Bill Gurley has a great post about monetizing social networks. He analyzes TenCent, a Chinese IM company, and uses virtual world examples to demonstrate how social networks could monetize their huge base of users. The model has a few different names: freemium, digital item, micropayments. The New York TImes also has an recent article on digital goods.

Bill writes: 

It is my perception that most U.S. executives have trouble conceiving and believing in the digital item model. For starters, they simply think it’s strange. “Why would someone buy clothes for their virtual avatar? That’s weird.” What they fail to realize is that U.S. consumers pay for “virtual” things all the time.

And he gives a good example of consumers buying brands that are basically virtual, i.e. non-functional. For example, the willingness-to-pay for a pair of Channel sunglasses drops significantly if the Channel logo is removed. "People are buying an image" because they "care greatly about how they want to be perceived."
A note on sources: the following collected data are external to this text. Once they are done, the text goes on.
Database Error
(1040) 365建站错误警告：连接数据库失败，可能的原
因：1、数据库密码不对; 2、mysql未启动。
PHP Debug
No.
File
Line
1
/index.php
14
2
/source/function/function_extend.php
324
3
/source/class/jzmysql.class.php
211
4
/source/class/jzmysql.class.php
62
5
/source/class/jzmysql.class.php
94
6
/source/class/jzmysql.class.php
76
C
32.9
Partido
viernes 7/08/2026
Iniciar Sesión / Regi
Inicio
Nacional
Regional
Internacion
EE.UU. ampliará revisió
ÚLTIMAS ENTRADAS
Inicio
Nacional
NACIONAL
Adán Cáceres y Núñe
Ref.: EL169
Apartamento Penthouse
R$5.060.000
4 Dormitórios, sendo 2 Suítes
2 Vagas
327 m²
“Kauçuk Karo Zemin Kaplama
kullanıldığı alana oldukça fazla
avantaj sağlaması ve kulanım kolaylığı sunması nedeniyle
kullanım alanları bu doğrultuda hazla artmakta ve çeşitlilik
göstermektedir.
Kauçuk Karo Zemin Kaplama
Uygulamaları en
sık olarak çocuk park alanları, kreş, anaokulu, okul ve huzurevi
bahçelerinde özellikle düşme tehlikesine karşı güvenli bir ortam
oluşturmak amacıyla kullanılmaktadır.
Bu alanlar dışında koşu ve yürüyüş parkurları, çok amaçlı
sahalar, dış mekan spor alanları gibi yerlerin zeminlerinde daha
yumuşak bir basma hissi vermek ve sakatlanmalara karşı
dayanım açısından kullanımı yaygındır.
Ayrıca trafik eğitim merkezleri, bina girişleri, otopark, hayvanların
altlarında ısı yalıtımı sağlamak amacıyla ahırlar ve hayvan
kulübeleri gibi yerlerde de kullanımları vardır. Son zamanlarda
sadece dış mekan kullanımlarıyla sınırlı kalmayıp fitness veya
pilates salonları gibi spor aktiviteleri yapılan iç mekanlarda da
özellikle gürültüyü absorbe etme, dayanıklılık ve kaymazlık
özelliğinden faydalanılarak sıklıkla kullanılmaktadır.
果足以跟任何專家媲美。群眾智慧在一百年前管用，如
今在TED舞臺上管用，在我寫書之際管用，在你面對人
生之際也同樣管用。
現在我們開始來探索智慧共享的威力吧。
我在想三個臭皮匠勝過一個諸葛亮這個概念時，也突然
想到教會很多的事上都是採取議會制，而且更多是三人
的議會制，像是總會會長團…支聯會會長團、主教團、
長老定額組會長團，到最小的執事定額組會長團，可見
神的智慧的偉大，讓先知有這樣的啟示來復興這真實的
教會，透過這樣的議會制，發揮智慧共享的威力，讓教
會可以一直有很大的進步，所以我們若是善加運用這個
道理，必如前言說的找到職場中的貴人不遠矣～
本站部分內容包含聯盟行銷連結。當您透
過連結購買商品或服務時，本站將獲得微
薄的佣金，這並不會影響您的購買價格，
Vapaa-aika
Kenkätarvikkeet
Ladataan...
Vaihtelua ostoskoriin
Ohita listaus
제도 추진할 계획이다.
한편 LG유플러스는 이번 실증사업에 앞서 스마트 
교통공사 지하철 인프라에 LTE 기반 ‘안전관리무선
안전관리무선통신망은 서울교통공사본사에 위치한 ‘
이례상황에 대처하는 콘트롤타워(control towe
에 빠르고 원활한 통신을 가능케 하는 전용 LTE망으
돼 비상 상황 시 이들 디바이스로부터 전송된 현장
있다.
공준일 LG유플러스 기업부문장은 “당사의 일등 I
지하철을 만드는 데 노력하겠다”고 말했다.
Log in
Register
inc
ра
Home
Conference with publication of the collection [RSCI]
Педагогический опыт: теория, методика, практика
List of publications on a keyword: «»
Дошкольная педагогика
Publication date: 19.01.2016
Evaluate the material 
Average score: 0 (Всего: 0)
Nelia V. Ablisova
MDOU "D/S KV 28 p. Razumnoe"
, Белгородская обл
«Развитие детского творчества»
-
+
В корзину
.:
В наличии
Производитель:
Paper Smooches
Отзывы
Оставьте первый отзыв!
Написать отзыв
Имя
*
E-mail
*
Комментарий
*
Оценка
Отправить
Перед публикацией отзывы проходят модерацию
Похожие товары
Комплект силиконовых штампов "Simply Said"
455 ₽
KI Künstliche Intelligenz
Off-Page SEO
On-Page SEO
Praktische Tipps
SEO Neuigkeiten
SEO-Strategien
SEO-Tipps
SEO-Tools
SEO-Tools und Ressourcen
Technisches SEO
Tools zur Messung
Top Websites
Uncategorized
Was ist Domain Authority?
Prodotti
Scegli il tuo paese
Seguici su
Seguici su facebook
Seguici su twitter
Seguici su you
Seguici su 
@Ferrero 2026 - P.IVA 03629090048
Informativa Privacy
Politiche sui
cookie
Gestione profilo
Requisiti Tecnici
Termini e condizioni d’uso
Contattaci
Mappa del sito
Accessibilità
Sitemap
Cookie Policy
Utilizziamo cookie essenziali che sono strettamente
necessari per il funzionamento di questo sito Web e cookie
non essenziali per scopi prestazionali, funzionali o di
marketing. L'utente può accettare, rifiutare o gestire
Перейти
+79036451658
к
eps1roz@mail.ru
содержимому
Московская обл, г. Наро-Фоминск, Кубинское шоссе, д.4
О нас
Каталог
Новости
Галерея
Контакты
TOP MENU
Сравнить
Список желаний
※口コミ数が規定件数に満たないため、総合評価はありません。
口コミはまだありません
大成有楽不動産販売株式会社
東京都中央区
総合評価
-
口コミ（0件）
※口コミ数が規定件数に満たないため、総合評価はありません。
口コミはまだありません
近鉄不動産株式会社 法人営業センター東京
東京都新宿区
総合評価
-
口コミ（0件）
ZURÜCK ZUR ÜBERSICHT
So yes, customers do by products that project an image about themselves in both the virtual and real worlds. In other words, they have emotional jobs that they want to get done in both worlds (and these jobs can be personal or social). 

The crucial distinction is between the functional and the emotional jobs, not the physical and the virtual worlds. In both worlds customers will need to get functional jobs done to accomplish goals and complete tasks, and they will need to get emotional jobs done (personal jobs to improve how they feel about themselves and social jobs to improve how they are perceived by others). 

If social networks want to analyze the opportunities for monetization, they need to focus on the functional jobs for two reasons. First, because these are the jobs that customers are more likely to have a willingness-to-pay for, and second, because it is much harder to consistently build solutions to satisfy emotional jobs (think about how fast brands and trends come and go).

It would be interesting to look at all the virtual products that have been sold by TenCent, Second Life, and ChangYou and divide the revenue and margins into functional and emotional job buckets (i.e. how much revenue has been generated by functional jobs vs. emotional jobs). 
 
I suspect that the opportunity for solutions to functional jobs is much higher than that for emotional jobs.